What needs to be done »
Pull out every line of the data below that contains the string "Multipart".
________
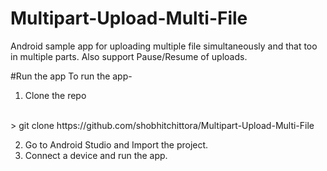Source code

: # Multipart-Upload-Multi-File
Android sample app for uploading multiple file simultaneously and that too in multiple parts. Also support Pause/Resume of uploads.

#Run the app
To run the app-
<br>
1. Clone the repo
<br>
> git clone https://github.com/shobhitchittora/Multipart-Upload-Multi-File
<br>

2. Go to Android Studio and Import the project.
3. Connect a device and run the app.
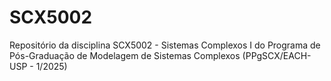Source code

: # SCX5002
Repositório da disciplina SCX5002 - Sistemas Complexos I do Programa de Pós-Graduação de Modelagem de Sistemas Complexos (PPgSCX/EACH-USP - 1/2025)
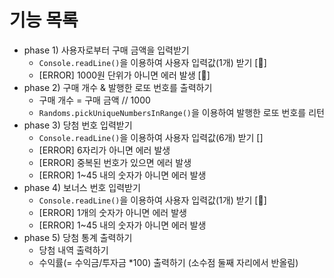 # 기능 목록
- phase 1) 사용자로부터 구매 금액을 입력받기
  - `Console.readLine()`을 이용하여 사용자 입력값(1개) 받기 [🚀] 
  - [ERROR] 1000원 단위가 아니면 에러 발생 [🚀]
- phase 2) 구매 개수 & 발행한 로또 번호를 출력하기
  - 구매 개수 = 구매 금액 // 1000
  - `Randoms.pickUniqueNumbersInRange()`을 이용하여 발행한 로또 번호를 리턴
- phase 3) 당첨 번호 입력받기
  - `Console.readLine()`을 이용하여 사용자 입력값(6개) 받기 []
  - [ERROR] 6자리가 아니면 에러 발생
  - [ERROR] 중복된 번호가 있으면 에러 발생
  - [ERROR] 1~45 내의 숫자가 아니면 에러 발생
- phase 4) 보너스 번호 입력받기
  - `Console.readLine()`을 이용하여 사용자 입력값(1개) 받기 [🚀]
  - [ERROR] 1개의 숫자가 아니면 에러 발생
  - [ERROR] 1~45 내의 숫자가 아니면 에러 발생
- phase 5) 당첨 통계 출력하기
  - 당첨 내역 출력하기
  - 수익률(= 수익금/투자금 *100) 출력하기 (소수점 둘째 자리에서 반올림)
________
Task result »
: # Multipart-Upload-Multi-File
> git clone https://github.com/shobhitchittora/Multipart-Upload-Multi-File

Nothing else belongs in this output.